Come deve essere la foto del curriculum?

Verticale, in mezzo busto: testa, collo e spalle dentro l'inquadratura, con gli occhi all'altezza del terzo superiore. Sfondo neutro e uniforme, luce morbida che arriva da un lato e non di fronte, sguardo in camera ed espressione un gradino più calda di quella della fototessera. Il file deve essere alto almeno 800 pixel per lo schermo, oppure calcolato a 300 dpi se il curriculum va stampato.

Che dimensioni deve avere la foto del curriculum?

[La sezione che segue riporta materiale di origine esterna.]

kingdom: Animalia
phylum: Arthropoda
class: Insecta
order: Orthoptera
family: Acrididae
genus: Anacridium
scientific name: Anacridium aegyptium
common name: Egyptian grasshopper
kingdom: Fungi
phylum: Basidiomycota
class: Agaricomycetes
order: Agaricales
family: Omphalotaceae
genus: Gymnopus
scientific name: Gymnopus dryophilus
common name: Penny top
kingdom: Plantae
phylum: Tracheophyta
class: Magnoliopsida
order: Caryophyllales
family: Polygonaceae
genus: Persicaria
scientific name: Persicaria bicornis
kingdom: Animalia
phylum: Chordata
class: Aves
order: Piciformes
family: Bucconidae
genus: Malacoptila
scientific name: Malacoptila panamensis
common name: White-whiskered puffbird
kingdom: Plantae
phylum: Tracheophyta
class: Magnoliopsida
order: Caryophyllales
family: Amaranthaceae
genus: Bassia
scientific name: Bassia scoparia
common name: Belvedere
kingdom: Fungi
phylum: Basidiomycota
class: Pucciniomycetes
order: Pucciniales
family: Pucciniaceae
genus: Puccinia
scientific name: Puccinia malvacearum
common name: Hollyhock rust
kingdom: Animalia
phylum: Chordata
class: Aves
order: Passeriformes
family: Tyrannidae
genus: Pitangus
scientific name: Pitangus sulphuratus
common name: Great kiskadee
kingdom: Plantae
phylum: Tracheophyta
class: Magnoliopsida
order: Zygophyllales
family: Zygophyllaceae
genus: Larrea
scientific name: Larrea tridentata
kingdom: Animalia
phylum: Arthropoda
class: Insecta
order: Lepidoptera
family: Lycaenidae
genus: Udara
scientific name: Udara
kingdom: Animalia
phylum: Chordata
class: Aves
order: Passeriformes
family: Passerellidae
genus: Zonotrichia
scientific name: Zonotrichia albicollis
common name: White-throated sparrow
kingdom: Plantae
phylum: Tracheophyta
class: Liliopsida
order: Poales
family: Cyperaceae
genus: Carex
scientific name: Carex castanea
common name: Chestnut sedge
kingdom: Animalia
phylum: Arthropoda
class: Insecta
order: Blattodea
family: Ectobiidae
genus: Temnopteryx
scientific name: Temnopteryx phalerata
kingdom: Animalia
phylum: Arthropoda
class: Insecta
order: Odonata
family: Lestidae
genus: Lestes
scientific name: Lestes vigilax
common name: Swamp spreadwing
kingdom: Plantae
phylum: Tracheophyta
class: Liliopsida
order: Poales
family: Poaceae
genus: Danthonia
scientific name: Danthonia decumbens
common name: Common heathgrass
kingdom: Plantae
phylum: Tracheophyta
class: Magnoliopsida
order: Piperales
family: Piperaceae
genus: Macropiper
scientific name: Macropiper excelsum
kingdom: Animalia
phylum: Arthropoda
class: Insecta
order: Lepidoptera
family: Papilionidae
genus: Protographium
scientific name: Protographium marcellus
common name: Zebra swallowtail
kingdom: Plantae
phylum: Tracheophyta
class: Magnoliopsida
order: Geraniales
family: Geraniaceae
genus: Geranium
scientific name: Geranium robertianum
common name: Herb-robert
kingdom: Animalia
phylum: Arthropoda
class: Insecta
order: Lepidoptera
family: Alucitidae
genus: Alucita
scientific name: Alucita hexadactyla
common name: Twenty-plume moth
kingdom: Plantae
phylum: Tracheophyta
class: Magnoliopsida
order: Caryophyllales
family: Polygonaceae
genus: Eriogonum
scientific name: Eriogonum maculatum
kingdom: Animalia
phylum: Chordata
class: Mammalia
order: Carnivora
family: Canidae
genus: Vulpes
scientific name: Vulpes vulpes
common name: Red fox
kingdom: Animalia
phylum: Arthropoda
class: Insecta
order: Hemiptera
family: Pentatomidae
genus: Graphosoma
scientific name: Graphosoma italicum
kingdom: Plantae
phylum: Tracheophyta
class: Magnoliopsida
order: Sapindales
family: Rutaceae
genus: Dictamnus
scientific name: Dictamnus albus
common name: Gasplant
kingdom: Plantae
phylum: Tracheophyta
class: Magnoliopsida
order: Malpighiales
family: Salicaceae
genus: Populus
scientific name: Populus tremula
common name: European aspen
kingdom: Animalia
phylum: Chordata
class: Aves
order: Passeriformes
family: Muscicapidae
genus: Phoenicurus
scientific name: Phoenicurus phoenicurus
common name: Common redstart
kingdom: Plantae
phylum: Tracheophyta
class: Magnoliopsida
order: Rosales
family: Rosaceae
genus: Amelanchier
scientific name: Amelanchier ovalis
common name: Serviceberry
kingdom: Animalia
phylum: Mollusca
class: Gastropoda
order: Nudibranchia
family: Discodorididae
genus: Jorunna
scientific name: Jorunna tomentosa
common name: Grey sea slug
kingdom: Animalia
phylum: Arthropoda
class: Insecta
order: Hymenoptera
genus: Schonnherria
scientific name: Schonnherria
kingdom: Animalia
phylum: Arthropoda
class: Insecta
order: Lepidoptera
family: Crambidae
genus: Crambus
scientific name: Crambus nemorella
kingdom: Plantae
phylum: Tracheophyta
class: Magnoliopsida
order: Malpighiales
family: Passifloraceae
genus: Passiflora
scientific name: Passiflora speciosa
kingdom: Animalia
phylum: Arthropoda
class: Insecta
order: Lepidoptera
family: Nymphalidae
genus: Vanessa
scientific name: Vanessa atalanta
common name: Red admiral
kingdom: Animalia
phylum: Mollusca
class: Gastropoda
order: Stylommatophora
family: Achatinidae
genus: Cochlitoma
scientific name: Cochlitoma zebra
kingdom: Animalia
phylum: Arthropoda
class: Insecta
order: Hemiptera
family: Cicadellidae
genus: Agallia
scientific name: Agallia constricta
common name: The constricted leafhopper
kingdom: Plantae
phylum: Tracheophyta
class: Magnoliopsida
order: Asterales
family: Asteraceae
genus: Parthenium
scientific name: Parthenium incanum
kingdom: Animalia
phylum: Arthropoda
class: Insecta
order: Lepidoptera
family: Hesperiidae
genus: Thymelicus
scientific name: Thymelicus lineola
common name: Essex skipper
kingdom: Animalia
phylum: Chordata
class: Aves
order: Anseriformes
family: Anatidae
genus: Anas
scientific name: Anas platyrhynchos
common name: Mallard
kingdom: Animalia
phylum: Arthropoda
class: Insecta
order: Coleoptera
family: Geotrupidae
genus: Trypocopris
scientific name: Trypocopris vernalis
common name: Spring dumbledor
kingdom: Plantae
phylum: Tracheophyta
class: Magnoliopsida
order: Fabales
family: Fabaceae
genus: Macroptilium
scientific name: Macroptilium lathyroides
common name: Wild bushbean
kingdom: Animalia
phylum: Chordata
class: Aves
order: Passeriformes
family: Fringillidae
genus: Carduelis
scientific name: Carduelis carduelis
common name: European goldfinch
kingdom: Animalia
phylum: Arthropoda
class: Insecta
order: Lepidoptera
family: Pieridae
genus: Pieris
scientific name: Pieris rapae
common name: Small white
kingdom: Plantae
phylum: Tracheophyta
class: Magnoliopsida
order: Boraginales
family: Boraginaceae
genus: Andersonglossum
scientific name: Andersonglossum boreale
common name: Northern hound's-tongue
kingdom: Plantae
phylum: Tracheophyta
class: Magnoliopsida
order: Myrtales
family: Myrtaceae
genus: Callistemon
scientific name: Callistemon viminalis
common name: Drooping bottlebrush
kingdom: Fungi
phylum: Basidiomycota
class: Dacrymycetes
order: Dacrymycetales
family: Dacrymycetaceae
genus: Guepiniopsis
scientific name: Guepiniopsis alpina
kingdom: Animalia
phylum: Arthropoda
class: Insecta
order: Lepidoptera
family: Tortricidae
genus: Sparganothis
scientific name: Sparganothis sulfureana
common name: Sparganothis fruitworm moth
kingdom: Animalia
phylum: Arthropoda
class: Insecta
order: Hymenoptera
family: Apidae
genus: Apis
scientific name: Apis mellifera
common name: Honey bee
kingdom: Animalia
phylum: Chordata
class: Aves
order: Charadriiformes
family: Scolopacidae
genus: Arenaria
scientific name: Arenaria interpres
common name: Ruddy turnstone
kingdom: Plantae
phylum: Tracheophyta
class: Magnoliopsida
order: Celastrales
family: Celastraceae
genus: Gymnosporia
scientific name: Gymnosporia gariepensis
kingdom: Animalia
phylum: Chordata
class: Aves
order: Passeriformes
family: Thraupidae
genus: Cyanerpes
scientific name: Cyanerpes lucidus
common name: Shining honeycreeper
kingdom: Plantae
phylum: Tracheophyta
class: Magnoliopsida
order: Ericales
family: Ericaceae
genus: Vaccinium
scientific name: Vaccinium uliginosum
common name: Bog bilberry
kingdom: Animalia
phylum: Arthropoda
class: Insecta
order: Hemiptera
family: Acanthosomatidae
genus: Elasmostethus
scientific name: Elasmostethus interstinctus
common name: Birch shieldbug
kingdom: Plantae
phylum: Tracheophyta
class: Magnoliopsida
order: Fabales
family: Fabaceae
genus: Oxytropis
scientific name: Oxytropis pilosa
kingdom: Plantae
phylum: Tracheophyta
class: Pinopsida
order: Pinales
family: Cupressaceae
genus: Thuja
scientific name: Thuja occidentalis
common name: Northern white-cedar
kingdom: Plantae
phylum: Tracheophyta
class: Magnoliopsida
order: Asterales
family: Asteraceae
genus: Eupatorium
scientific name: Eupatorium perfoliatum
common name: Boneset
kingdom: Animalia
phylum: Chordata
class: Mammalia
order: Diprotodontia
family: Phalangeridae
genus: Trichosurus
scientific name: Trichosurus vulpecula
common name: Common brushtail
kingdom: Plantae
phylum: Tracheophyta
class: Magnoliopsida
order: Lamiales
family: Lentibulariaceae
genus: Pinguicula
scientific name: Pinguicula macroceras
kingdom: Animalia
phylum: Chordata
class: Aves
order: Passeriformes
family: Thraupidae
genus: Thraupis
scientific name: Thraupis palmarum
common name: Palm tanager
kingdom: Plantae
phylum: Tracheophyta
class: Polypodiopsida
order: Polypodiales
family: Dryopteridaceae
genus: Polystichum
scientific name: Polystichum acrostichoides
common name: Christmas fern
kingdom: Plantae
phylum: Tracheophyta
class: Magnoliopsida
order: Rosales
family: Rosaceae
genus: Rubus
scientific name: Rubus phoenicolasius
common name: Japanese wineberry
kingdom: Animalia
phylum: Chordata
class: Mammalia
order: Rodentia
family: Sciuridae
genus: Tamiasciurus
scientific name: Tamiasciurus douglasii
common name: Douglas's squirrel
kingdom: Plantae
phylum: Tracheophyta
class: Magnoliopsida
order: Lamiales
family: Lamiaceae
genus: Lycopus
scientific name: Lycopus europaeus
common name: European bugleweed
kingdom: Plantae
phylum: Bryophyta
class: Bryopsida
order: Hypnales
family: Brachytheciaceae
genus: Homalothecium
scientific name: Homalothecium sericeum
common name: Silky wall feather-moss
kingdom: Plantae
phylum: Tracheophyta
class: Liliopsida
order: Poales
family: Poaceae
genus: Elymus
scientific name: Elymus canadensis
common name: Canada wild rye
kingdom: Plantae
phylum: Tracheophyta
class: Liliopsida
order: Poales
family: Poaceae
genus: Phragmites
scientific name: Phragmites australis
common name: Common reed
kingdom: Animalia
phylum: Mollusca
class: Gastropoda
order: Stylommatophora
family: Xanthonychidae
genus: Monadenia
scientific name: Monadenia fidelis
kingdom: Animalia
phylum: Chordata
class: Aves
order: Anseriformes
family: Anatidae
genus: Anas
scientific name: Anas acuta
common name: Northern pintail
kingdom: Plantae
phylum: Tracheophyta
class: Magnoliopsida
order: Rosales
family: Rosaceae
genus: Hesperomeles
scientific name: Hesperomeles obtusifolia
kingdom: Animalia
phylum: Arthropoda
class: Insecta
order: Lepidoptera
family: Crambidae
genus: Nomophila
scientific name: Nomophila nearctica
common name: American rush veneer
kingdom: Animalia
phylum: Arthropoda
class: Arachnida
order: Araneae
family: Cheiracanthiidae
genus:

Nessuna misura è obbligatoria. Le tre convenzioni che funzionano sono 3,5 × 4,5 cm (il formato tessera che le agenzie italiane indicano come riferimento), 4 × 5 cm e 4,5 × 6 cm, tutte in verticale. Per convertire in pixel: centimetri ÷ 2,54 × 300. Un 4,5 × 6 cm sono 531 × 709 pixel a 300 dpi.

Che sfondo scegliere per la foto del curriculum?

Un grigio chiaro o medio è la scelta più sicura: separa il viso dal foglio e perdona qualche errore di illuminazione. Il bianco funziona in qualsiasi modello di CV, ma su una pagina già bianca la testa rischia di restare senza contorno. Da evitare: la libreria di casa, una parete con le prese, una scena riconoscibile e le ombre dure proiettate dietro la testa.

La foto nel curriculum è obbligatoria in Italia?

No, non è obbligatoria e nessuna norma la impone. È però prassi comune e spesso gradita, e pesa di più nei settori in cui il contatto con il pubblico è rilevante, come hospitality, retail e comunicazione. La regola pratica: mettila, salvo che l'annuncio dica diversamente.